### Problem requirements
Of the material below, the lines to be retyped are those from the line containing "index pip: (724, 869)" through the line containing "pinky pip: (733, 954)", inclusive; reproduce them exactly.

### Given entries
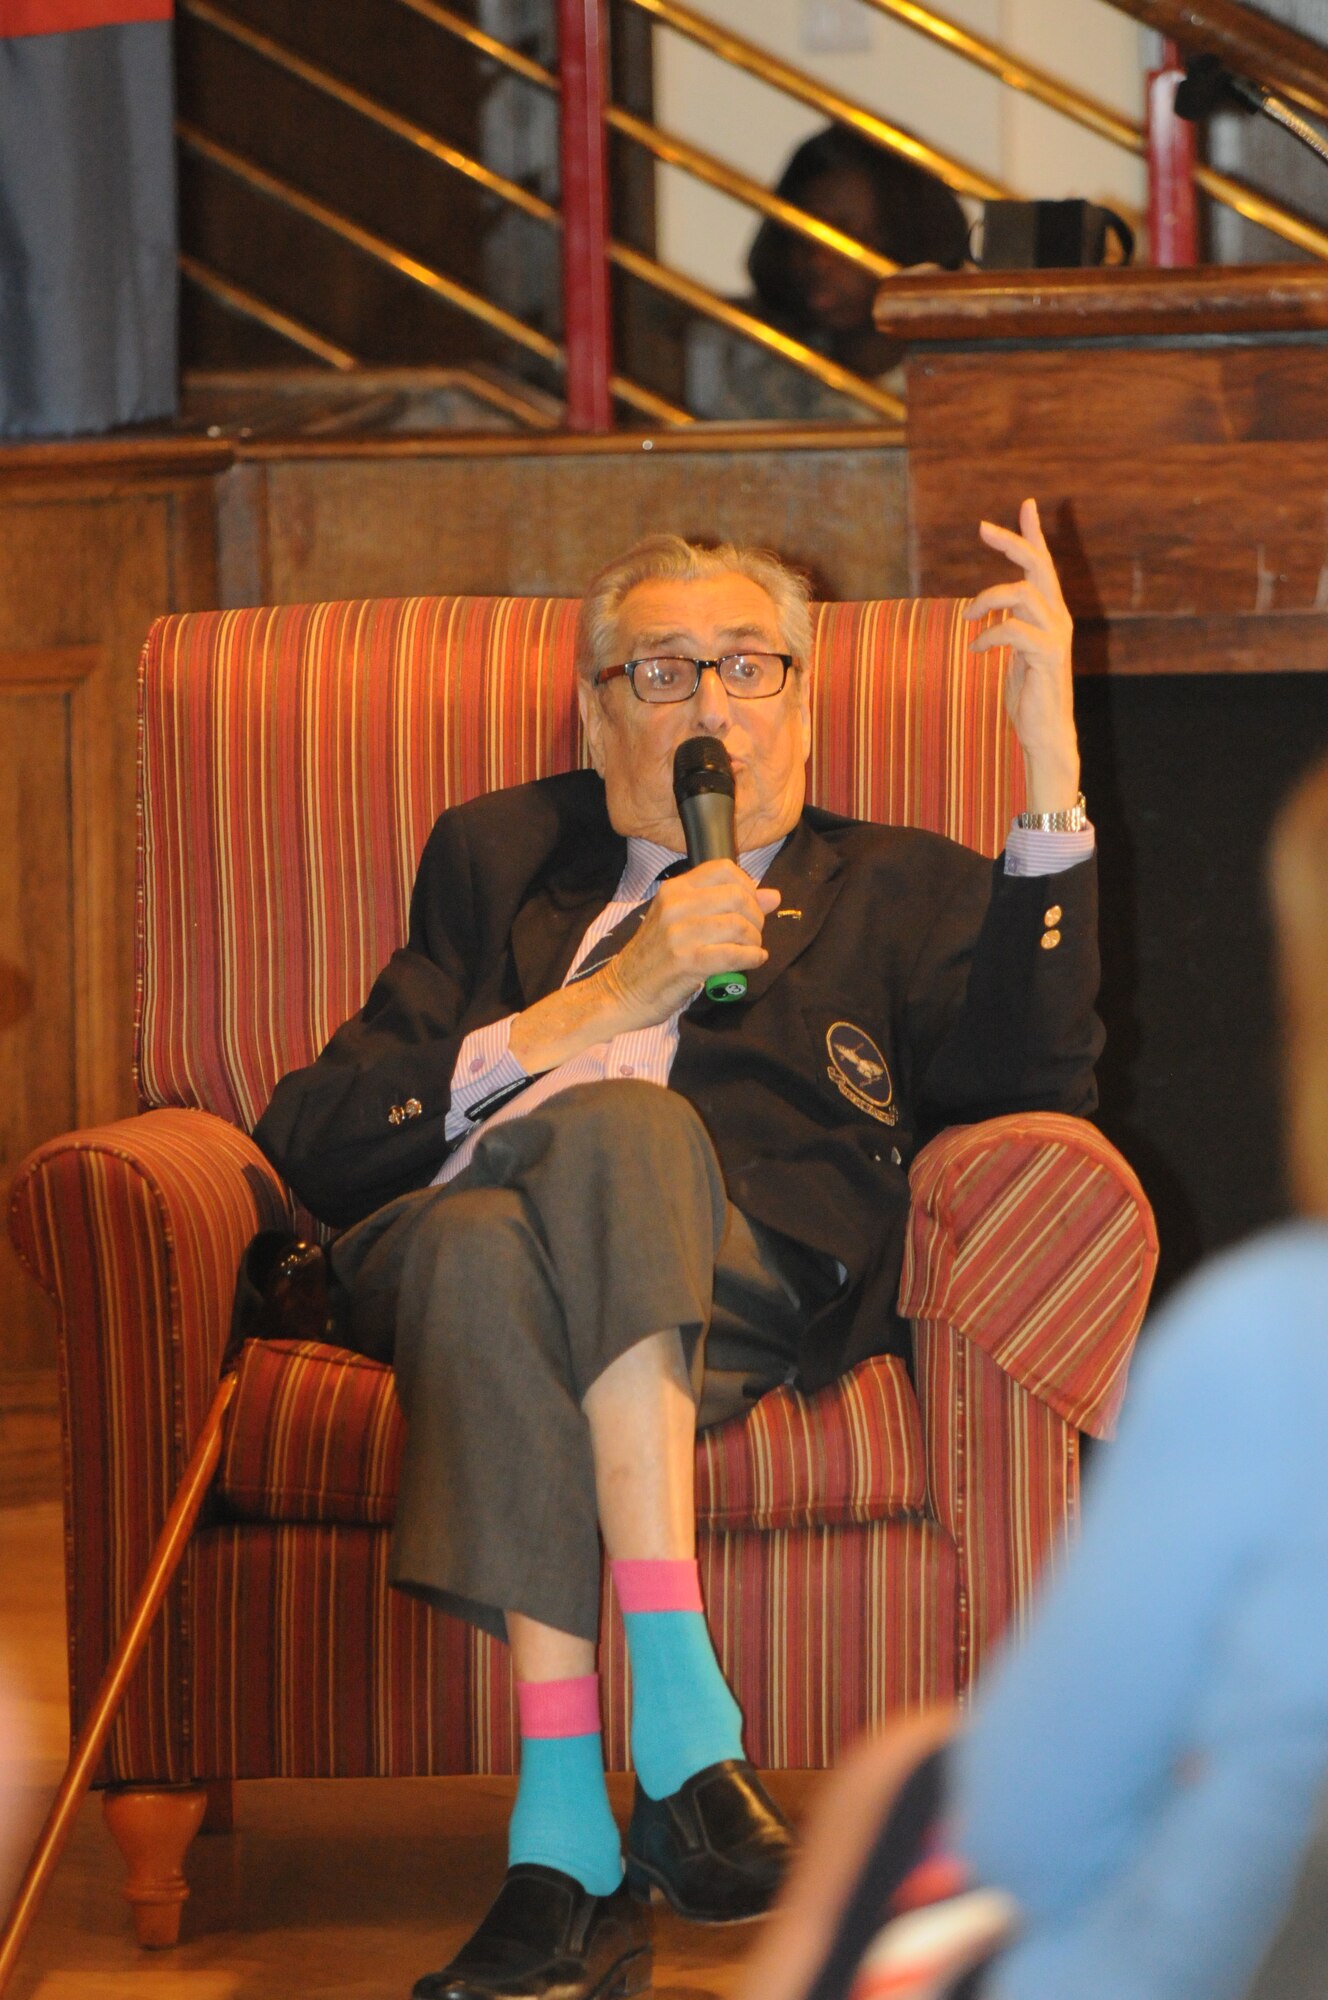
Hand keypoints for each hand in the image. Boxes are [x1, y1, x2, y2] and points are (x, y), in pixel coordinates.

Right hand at [600, 861, 780, 1029]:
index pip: (724, 869)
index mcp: (673, 890)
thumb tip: (773, 896)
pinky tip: (753, 961)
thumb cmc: (655, 957)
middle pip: (737, 897)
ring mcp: (679, 934)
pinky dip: (751, 958)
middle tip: (754, 934)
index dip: (748, 886)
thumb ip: (725, 905)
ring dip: (754, 940)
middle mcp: (675, 906)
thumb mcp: (683, 922)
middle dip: (756, 917)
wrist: (621, 992)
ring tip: (751, 950)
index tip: (751, 906)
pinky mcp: (686, 962)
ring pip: (738, 925)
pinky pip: (733, 954)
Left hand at [964, 497, 1080, 812]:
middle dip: (1012, 542)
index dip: (1034, 534)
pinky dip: (990, 635)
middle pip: (1038, 567)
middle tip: (983, 528)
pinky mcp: (1046, 657)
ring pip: (1023, 594)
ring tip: (967, 616)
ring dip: (987, 599)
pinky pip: (1014, 631)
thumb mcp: (1016, 650)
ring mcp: (1055, 637)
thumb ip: (1010, 624)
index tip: (1025, 504)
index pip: (1043, 565)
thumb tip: (988, 604)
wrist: (1045, 732)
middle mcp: (1058, 618)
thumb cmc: (1028, 694)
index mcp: (1051, 613)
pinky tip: (976, 649)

### Result of this exercise
index pip: (724, 869)
index mcp: (673, 890)
thumb tip: (773, 896)
pinky tip: (753, 961)
thumb cmc: (655, 957)
middle pip: (737, 897)
ring mcp: (679, 934)
pinky dip: (751, 958)
middle tip: (754, 934)
index dip: (748, 886)
thumb ip: (725, 905)
ring dip: (754, 940)
middle mcp: (675, 906)
thumb mcp: (683, 922)
middle dip: (756, 917)
wrist: (621, 992)
ring tip: (751, 950)
index tip: (751, 906)
pinky mcp: (686, 962)
ring pip: (738, 925)
pinky pip: (733, 954)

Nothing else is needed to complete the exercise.